Der Film lädt zu einer fast dreistündigen Erzählung von vier Flurschützen ein (einem mittlerweile auch in Griechenland ausgestorbener Beruf ), die an ihrer ebenso der Natur wie dem Eigentum verbundenen Aufgabe scheitern, der erste, weil er zu zaghaft ist, der zweite, weil er zu draufgängerisch ist, der dritte wegen seiner Gutmütigkeit, der vierte weil er sich in die Diebin der Feldfrüchte verliebt hat.

Caligari Preis auf der Berlinale 2000


Sonntag, 26.11.00, 20:00 Uhr, PFL:
Gegenlicht präsentiert

Lohn der Angst

von Henri Georges Clouzot
Frankreich/Italien 1953, 35 mm, 150 min, s/w

Vier Männer begeben sich auf eine Art Selbstmordkommando, um jeder 2000 Dollar zu verdienen, indem sie zwei mit gefährlichem Nitroglycerin beladene Trucks durch die Wildnis Südamerikas zu einem Ölquellenfeuer fahren. Allein das zu transportierende Nitroglycerin hat die Explosionskraft, um die unbändigen Ölfeuer auszublasen. Jedoch wissen sowohl die Ölkompanie wie auch ein jeder der Fahrer, dass es an ein Wunder grenzen würde, wenn auch nur eines der Fahrzeuge das Ziel erreichen würde, ohne auf dem Weg in die Luft zu fliegen, denn jede zu abrupte Bewegung eines der Lkws kann die Ladung zur Detonation bringen.

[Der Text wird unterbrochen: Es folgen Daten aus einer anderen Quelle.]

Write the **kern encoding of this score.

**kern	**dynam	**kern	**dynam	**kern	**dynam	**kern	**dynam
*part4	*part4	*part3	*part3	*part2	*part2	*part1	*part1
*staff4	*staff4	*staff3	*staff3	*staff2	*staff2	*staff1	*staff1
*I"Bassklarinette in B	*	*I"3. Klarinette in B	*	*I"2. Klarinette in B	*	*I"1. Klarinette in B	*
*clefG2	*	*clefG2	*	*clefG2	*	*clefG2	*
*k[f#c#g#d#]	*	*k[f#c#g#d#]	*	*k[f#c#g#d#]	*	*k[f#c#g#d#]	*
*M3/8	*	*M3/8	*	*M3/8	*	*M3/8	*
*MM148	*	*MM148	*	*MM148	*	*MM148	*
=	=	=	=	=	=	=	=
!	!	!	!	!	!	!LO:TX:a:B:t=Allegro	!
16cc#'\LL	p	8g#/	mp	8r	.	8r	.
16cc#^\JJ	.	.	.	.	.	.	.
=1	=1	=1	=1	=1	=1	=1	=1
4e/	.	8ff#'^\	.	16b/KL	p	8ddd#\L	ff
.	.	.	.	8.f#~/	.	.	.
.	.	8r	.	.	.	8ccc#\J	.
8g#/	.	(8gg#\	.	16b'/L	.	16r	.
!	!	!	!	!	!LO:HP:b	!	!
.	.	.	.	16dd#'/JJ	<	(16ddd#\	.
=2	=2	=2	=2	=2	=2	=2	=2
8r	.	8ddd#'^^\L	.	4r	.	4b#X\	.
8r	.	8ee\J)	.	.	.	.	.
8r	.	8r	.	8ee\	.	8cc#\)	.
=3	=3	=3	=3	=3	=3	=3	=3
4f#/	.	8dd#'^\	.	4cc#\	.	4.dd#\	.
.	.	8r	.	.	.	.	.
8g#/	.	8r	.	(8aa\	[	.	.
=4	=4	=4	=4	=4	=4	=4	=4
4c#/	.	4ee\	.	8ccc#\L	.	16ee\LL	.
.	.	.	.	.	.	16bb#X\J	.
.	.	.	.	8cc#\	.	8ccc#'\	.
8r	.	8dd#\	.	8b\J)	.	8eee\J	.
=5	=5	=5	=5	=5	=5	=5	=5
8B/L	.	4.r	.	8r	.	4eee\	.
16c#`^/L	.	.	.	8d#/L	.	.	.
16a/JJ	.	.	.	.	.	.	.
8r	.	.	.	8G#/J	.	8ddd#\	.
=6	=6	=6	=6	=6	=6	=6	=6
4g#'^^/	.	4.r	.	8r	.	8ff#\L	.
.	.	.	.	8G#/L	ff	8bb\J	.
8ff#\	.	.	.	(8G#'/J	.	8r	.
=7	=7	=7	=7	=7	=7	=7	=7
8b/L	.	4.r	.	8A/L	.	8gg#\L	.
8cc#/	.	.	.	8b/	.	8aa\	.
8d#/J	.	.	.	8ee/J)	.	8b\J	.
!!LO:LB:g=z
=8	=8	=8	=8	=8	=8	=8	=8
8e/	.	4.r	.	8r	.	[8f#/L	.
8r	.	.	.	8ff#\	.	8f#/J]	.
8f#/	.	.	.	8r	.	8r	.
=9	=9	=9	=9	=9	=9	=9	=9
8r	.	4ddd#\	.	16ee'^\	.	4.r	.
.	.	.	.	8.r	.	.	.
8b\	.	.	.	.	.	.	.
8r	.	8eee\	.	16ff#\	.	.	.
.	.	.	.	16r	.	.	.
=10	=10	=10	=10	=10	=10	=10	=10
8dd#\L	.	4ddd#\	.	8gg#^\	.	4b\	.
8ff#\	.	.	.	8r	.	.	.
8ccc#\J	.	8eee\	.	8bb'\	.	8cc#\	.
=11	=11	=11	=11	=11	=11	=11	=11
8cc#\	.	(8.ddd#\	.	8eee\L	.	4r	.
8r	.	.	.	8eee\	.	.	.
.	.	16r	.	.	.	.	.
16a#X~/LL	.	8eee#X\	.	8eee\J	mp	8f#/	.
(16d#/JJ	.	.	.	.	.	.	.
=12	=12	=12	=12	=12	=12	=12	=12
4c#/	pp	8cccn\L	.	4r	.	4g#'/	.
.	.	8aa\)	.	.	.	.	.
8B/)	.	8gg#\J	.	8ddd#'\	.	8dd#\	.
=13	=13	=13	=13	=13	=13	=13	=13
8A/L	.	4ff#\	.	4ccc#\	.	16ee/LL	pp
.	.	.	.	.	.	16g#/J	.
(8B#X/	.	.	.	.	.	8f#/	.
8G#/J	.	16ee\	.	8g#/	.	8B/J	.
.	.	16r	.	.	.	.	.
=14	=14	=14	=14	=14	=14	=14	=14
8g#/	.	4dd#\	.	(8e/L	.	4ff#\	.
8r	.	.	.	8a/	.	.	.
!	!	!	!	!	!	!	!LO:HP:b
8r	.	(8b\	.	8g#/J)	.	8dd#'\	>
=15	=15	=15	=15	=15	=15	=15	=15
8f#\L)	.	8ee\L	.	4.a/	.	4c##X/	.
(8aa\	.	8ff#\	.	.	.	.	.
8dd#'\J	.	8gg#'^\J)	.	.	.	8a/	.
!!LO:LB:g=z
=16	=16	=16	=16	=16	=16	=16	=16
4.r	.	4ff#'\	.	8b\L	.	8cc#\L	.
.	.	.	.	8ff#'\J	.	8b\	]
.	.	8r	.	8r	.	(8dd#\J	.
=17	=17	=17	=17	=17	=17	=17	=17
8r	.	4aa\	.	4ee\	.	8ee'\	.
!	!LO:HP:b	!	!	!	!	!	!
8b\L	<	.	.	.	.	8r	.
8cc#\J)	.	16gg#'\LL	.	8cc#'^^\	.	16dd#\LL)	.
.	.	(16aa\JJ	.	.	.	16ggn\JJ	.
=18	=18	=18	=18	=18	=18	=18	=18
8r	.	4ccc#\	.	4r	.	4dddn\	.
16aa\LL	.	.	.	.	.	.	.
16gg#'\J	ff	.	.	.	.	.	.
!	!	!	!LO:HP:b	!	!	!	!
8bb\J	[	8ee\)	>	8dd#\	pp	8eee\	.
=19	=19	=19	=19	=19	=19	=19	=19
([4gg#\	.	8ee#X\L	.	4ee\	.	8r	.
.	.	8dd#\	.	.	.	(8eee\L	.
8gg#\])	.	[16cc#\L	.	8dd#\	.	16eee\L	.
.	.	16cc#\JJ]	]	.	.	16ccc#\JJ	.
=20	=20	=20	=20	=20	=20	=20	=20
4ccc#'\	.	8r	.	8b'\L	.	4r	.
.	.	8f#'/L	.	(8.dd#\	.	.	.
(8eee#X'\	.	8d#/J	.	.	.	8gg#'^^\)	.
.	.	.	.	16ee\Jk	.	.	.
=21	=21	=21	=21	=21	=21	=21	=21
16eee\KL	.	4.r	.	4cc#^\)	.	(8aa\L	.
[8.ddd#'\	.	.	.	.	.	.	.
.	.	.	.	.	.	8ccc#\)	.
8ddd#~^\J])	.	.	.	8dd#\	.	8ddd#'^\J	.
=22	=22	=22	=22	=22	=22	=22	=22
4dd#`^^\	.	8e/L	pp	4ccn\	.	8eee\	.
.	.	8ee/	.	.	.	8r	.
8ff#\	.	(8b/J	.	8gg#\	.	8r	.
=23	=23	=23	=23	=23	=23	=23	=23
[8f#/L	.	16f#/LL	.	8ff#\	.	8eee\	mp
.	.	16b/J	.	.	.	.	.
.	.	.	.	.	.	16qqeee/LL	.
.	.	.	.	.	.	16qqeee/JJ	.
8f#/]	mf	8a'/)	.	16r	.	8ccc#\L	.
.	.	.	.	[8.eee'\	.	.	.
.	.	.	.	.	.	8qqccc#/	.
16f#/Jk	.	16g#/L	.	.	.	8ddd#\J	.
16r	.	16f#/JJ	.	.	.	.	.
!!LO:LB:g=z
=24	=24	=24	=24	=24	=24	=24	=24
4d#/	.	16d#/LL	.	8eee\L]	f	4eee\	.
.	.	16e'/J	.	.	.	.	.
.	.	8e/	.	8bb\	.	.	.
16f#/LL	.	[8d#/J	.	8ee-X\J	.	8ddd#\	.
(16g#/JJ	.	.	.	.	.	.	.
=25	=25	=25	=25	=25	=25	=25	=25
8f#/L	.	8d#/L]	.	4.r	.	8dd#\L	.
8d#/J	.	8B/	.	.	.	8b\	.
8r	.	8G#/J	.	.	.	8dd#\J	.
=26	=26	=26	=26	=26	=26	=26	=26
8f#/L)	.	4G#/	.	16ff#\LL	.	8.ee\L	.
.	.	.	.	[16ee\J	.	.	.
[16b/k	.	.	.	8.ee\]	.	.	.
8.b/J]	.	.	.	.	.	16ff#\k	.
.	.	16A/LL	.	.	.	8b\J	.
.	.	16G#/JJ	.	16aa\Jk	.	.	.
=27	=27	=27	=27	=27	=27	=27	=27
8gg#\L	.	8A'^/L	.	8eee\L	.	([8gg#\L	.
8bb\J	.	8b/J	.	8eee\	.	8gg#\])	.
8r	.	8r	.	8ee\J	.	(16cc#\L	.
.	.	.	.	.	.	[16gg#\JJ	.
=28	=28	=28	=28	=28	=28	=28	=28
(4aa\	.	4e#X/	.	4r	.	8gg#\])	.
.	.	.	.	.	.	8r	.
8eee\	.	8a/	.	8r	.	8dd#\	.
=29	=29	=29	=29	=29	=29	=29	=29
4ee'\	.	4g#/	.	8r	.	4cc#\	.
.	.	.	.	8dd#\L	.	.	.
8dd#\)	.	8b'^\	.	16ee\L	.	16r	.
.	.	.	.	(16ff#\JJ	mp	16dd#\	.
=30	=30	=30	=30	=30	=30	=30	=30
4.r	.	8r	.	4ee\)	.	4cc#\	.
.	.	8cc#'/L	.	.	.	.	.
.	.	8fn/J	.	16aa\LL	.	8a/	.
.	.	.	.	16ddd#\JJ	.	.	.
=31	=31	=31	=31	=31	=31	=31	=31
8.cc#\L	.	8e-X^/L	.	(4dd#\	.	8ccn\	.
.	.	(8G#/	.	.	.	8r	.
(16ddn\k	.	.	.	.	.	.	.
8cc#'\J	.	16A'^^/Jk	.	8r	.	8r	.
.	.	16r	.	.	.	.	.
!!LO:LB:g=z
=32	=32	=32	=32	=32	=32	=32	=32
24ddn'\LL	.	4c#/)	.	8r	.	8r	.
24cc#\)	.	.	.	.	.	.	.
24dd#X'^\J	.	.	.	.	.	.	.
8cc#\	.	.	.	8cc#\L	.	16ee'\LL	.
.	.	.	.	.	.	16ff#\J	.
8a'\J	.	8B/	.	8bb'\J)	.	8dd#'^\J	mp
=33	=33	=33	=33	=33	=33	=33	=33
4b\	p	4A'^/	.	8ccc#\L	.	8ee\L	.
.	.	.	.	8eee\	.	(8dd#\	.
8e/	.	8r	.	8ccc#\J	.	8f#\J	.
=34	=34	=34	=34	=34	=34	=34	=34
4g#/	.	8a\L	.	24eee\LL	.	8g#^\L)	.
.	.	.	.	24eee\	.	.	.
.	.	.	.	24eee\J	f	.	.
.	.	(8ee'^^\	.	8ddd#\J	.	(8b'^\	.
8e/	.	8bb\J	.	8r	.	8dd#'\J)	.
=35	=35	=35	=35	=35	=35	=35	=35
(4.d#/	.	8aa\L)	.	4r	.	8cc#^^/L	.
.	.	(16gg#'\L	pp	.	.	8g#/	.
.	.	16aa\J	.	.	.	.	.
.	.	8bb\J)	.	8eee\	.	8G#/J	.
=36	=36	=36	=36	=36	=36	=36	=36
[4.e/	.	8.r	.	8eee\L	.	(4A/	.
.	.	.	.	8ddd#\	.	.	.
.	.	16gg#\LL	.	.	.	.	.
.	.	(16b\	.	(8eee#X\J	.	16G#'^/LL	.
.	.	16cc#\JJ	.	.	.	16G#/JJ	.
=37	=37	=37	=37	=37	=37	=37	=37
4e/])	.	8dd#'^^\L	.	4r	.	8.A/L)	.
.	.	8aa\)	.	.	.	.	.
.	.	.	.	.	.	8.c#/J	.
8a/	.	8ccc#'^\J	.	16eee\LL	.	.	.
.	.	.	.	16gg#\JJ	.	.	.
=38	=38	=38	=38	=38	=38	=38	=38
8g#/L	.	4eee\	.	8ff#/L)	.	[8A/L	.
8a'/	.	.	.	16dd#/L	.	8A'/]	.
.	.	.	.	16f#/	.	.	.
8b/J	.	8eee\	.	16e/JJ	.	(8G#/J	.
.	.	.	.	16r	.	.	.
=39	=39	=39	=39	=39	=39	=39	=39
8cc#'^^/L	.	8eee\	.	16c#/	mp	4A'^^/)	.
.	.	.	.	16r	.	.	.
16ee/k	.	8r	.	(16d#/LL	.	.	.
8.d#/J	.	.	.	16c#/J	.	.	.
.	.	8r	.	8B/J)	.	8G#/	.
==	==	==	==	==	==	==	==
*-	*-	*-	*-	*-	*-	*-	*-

Clouzot gelingt es in diesem Film, mehrere anscheinend unvereinbare Elemente zu verknüpfen: Er erschafft einen Genrethriller, der den Zuschauenden nicht nur einmal mit seiner Spannung den Atem verschlägt, er entwickelt ein erschreckendes Bild menschlicher Abgründe im Umgang miteinander, wenn es um die eigenen Haut geht, er schafft es damit verbunden schließlich auch, den Film mit philosophischen Untertönen zu versehen, die die existenzialistische Atmosphäre im Nachkriegsfrankreich treffend wiederspiegeln.